◆ Dataset entries ◆
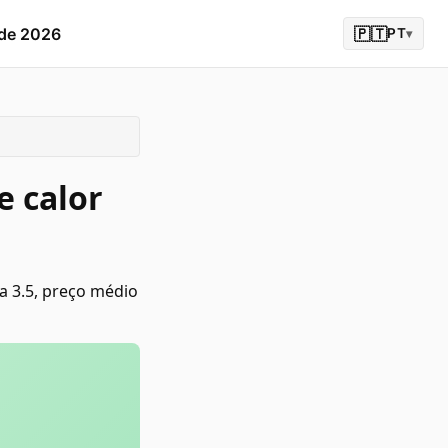
 de 2026
🇵🇹
PT
▾
 calor
 3.5, preço médio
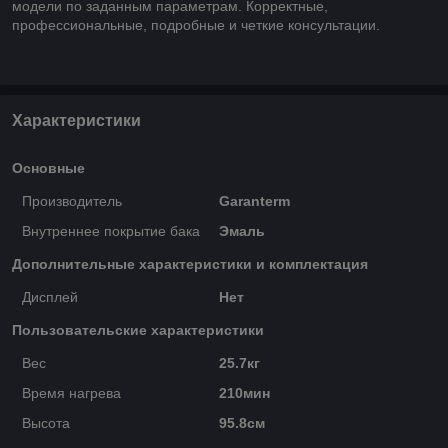
модели по заданным параметрам. Корректные,
профессиональные, подробные и четкие консультации.
Характеристики
Основные
Производитель
Garanterm
Внутреннее покрытие бака
Эмаль
Дополнительные характеристики и комплектация
Дисплей
Нет
Пользовательские характеристики
Вес
25.7кг
Время нагрева
210мин
Высота
95.8см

◆ Prompt ◆
Copy the lines above word for word, leaving out the pictures.

◆ Answer for this exercise ◆
 de 2026
🇵🇹
PT
▾
 calor
 3.5, preço médio
модели по заданным параметрам. Корректные,
профессиональные, подробные и четкие консультации.
Характеристики
Основные
Производитель
Garanterm
Внутреннее покрытие бака
Эмаль
Дополнительные характеристики и комплектация
Дисплей
Нет
Пользовательские характеристики
Вес
25.7кг
Время нагрева
210мин
Высота
95.8см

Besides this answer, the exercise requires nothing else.